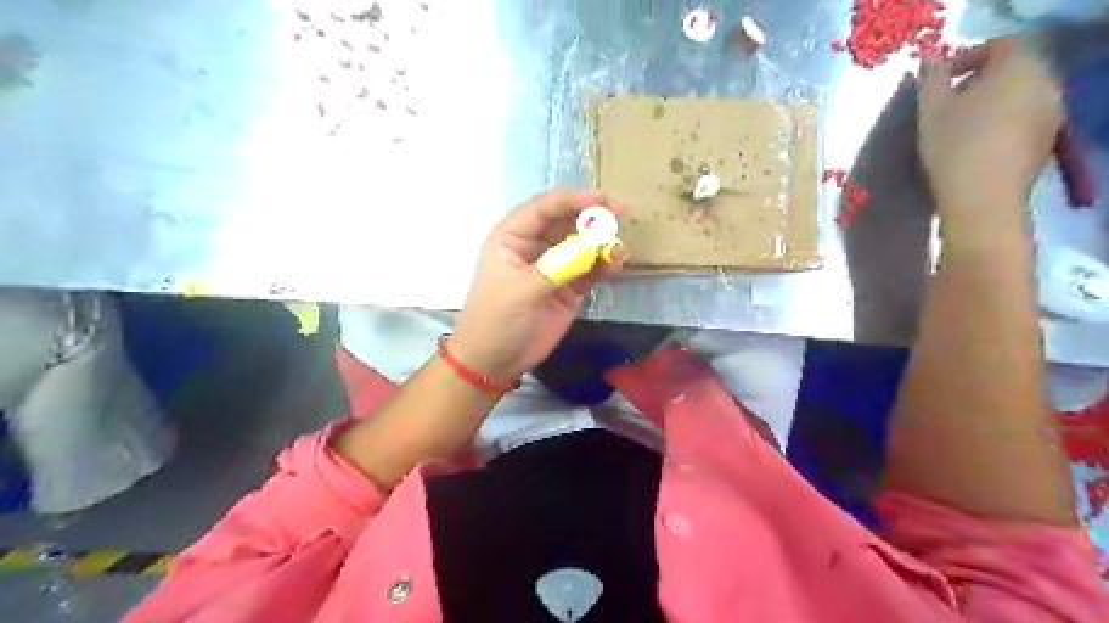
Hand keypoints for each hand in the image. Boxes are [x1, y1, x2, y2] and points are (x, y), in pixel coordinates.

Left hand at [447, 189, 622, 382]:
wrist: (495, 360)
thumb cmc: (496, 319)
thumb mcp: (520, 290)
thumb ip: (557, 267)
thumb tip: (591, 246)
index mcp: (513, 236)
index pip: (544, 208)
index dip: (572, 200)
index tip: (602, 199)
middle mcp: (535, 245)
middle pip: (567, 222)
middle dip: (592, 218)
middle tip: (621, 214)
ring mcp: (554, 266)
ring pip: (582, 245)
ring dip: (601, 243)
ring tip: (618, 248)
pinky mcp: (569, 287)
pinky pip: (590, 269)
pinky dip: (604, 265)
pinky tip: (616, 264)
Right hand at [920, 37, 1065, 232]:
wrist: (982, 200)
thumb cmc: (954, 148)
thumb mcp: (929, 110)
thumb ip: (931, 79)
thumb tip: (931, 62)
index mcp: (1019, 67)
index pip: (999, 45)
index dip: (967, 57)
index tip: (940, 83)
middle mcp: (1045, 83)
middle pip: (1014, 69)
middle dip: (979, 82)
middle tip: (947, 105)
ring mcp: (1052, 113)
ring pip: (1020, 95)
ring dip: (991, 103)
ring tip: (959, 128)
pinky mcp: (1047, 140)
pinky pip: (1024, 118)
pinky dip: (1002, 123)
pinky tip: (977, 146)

::::

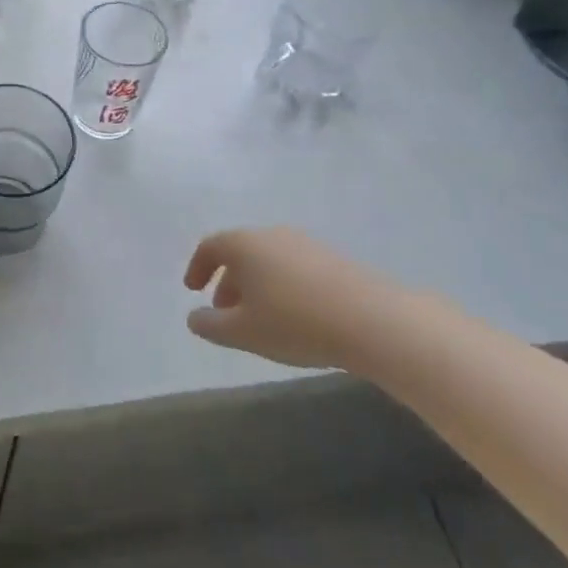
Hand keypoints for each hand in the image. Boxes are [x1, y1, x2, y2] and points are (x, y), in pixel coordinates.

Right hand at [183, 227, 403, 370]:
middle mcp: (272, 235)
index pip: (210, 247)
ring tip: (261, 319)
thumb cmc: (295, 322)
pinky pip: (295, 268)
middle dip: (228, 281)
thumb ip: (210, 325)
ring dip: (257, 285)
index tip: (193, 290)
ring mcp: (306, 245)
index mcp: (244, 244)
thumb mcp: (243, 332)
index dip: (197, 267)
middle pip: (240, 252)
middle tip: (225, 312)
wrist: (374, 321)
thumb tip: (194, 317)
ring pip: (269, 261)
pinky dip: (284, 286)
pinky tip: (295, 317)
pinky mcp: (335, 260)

::::

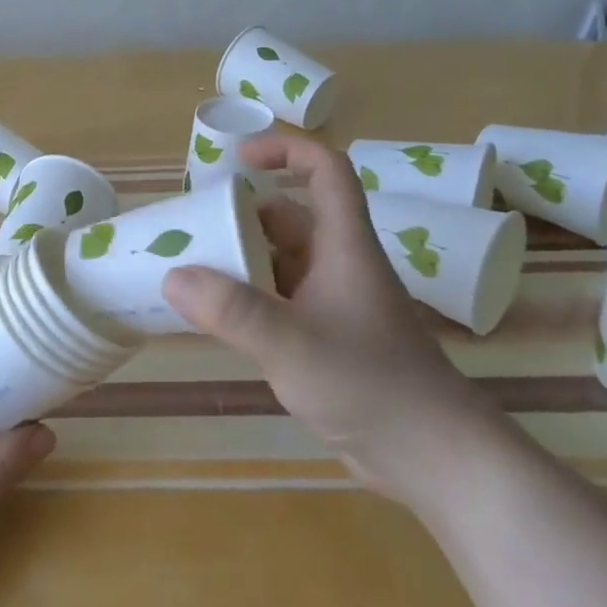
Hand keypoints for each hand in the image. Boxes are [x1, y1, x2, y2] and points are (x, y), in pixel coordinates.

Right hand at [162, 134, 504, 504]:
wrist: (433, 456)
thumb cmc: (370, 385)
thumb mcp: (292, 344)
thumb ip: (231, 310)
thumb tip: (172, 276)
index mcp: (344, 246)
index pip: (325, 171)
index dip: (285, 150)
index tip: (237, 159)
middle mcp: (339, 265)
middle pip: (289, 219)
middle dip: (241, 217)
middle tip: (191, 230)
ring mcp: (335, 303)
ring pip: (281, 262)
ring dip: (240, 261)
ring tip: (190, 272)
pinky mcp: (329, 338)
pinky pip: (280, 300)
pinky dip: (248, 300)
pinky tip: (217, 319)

::::

WHAT YOU NEED TO DO - If a line in the listing contains the string "hand", copy it.

REPLY -
Hand keypoints for each hand in the image. Boxes are [x1, y1, x2, y2] and points are (x, y), in pixel coordinates.
Left hand at [447, 189, 622, 382]:
Right hand at [920, 37, 1065, 232]:
Hand keypoints for each hand in the image. Boxes are [x1, y1, x2, y2] and points are (x, y), in pixel coordinates.
Right hand at [183, 227, 403, 370]:
Hand keypoints for each hand in the image. Boxes are [x1, y1, x2, y2] and points are (x, y), in pixel coordinates.
Right hand at [162, 134, 504, 504]:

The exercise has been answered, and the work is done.